» Exercise set:
• A. Put this sentence from the piece about Alison Holst into Spanish: "Year by year, we confidently expanded our cooking horizons."
• B. According to the piece about Alison Holst, what did she have cooks make from green tomatoes in April?

In many ways, cooking legend Alison Holst was ahead of her time. She gently nudged us into having greater awareness of alternative ways of cooking. She opened our eyes to what was possible. The Kitchen Diary series introduced new ideas to us all to experiment with – vegetarian recipes using lentils with a cautionary postscript for our tastebuds: “Do not expect a mixture like this to taste of meat. It doesn’t!”
In her role working for the-then NZ Meat Producers’ Board, Holst extolled the delights of ox hearts to her followers. One keen cook served an ox heart steak to her unknowing husband who declared it was the “best steak he’d had for a long time”. That was a recipe too far for me. I stuck with her chicken that came out like a stuffed chook but was layered into a casserole. The family wolfed it down. Much safer.
The content was seasonal. In April she had us mincing our green tomatoes to create a fruit mincemeat. I tried that, it worked. We weren’t so keen on July’s pease pudding. From the sounds of it, neither were her family. In August, we experimented with lemon drinks, puddings, and massive beef casseroles. With the price of meat today, I’d be using far more of the lentils than the beef. In October, we were persuaded to try rhubarb sago.
Foods commonplace today were introduced with brief explanations – “Hummus – a Middle Eastern dip” – and a rationale of its nutritional value and how to present it. People sent her recipes which she then adapted. Elsie’s Special Salt was contributed by an American who attended one of Holst’s Honolulu cooking demonstrations. She cautioned us not to use the salt on everything as “all the food will taste the same”.
Year by year, we confidently expanded our cooking horizons. Under her tutelage, we absorbed an “I can do that” attitude.
My Kitchen Diary collection is a measure of that time in my life, a busy time with four small children, reaching for a reliable recipe to get us through the crazy dinner hour. They are part of my history as well, a bit like my mother’s cookbook with Doreen Elrick’s Canadian slice, still made two generations later. They also enabled me to have a wonderful relationship with my mother-in-law, swapping the best bits we’d discovered in the latest edition.

» Supplied material:
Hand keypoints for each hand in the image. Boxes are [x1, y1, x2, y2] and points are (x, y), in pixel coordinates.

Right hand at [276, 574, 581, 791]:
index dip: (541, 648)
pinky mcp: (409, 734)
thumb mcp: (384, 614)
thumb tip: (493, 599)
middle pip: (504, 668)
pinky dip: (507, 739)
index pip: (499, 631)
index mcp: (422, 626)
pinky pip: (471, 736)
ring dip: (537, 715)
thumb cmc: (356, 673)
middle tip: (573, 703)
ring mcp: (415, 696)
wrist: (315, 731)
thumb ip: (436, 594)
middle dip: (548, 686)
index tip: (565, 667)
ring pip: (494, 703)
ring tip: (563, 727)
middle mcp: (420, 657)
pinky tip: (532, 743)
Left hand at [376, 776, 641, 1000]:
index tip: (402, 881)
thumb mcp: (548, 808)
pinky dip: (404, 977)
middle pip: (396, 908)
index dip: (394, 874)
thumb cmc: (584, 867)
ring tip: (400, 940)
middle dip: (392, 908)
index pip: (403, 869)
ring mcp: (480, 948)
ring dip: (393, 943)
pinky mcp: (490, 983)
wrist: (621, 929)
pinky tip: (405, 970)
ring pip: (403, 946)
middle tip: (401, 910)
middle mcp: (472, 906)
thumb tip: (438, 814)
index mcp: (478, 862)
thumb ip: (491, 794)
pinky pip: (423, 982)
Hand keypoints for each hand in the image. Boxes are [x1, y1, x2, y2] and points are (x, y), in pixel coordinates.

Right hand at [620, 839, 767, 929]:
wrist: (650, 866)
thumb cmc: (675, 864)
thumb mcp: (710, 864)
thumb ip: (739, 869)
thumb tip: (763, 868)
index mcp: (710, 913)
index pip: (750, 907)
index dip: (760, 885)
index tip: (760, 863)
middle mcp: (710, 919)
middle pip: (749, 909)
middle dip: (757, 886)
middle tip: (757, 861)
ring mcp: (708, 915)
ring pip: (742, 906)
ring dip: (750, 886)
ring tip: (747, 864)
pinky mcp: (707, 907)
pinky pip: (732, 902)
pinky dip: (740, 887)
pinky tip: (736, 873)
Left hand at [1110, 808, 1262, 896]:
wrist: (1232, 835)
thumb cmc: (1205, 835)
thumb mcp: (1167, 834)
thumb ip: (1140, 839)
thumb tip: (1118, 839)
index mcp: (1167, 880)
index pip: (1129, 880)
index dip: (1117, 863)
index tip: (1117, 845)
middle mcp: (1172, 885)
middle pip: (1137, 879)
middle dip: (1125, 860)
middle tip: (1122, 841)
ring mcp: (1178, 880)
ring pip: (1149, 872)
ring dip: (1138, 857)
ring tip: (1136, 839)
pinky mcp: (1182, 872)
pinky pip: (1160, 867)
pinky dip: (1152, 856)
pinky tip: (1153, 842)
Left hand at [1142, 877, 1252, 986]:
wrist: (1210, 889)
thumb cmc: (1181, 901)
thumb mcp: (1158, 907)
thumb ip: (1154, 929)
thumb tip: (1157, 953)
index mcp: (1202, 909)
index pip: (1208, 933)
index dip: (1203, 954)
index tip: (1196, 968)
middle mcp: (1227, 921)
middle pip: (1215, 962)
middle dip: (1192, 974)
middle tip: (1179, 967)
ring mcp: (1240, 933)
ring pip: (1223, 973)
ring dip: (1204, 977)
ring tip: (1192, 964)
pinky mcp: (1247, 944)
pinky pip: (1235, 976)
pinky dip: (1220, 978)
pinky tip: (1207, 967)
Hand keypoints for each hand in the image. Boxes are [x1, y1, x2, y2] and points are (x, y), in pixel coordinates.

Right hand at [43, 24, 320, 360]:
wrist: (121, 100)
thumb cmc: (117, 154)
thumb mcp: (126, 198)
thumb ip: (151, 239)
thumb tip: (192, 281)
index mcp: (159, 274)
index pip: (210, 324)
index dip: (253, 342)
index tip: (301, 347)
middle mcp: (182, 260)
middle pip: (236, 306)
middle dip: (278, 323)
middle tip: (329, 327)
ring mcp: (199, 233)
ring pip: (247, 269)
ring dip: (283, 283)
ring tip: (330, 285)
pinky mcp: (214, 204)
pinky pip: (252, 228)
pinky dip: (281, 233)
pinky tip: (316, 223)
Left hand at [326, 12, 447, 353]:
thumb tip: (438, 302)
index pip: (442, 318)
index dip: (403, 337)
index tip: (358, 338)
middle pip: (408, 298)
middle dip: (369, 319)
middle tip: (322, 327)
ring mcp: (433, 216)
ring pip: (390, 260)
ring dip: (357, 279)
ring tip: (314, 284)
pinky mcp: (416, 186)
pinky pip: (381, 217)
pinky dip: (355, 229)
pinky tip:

» Task-by-task solutions:
• A. Año tras año, ampliamos con confianza nuestros horizontes culinarios.

• B. A fruit mincemeat, made by mincing the green tomatoes.